Laurence Coupe, senior lecturer in English, Manchester Metropolitan University, is re-reading Kenneth Burke’s Language as Symbolic Action: Essays on Life, Literature, and Method (University of California Press, 1966). “In these essays, Burke offers his most accessible account of the way human beings use words to cope with situations, and how they so often abuse them in their attempt to subdue nature, maintain hierarchy and pursue perfection – with literature usually, but not always, offering the necessary corrective.”
Michael Patrick Cullinane, senior lecturer in US history at Northumbria University, is reading Chip Bishop’s The Lion and the Journalist (Lyons Press, 2012). “The story of Theodore Roosevelt and his lifelong friendship with Joseph Bucklin Bishop is engrossing. Their lives intersect at historic moments, adding perspective to the 1902 coal strike, the administration of the Panama Canal, the 1912 election and 20th-century journalism in the White House. Most importantly, as Roosevelt’s official biographer, Bishop’s controversial hagiography can tell us much about this president’s early legacy.”

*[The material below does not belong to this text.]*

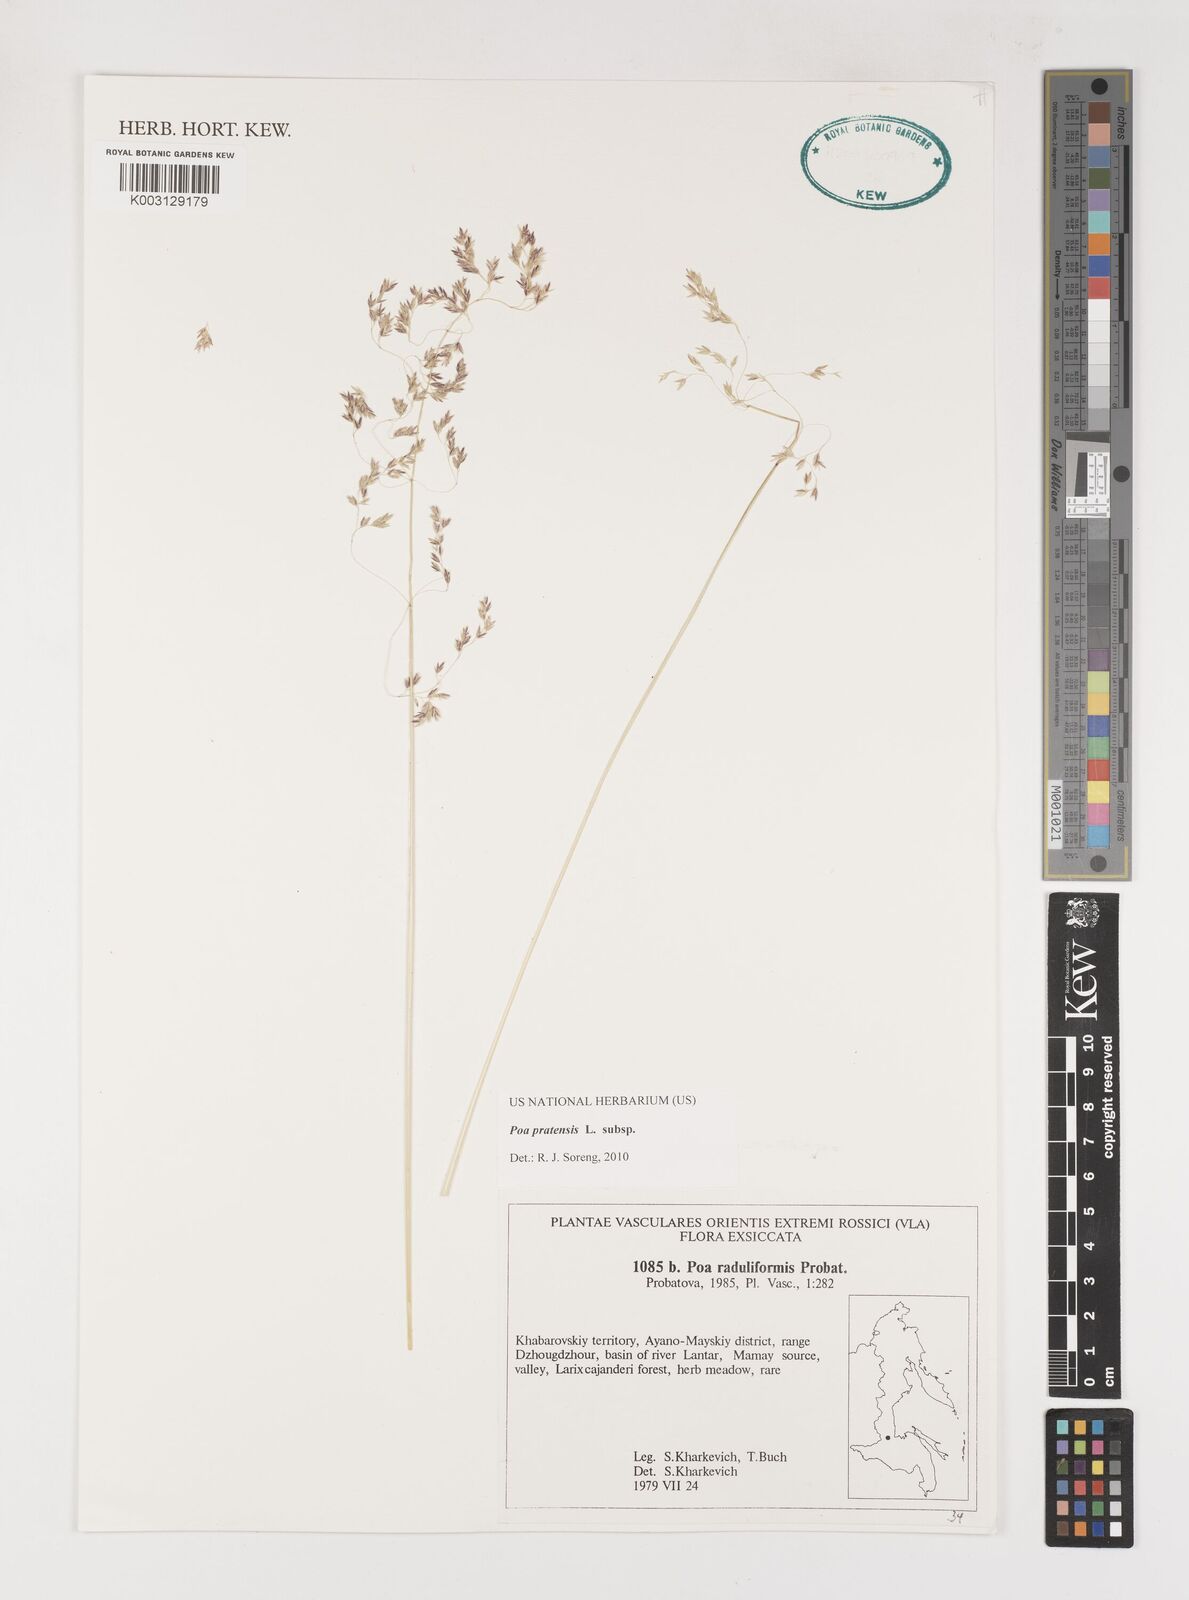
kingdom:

John Gilbey, who lectures in IT service management at Aberystwyth University, is reading – for maybe the fourth or fifth time – Joshua Slocum’s classic nautical tale Sailing Alone Around the World (John Beaufoy, 2010). “Having rebuilt the oyster sloop Spray, which he found in a meadow, Slocum set off from Boston in 1895 on an eventful three-year circumnavigation. The book was hugely popular at the time – and the dry, understated humour with which he describes his triumphs and disasters still brings a smile to the faces of those who have (like me) made fools of themselves at sea.”
Liz Gloyn, lecturer in Classics, Royal Holloway, University of London, is reading Ursula Le Guin’s Lavinia (Orion, 2010). “Le Guin breathes life into a pivotal but almost invisible character from Virgil’s epic poem, the Aeneid, and retells the classic foundation myth of Rome from her perspective. Lavina’s choice to marry Aeneas instead of Turnus brings war to her people, but also enables the eventual rise of Augustus. A great example of imaginative classical reception in contemporary fiction.”
Richard Howells, reader in culture, media and creative industries, King’s College London, is reading Adrianne Rubin’s Roger Fry’s ‘Difficult and Uncertain Science’ (Peter Lang, 2013). “I’ll read anything about Fry – a scholar, aesthete and public intellectual who was also said to be extremely good company. This is true even of a book that is essentially a published doctoral thesis and therefore slightly less engaging. But the author takes the great man with appropriate seriousness, confirming that with Roger Eliot Fry we have one R.E.F. who, unlike his acronymic namesake, genuinely deserves to be called excellent.”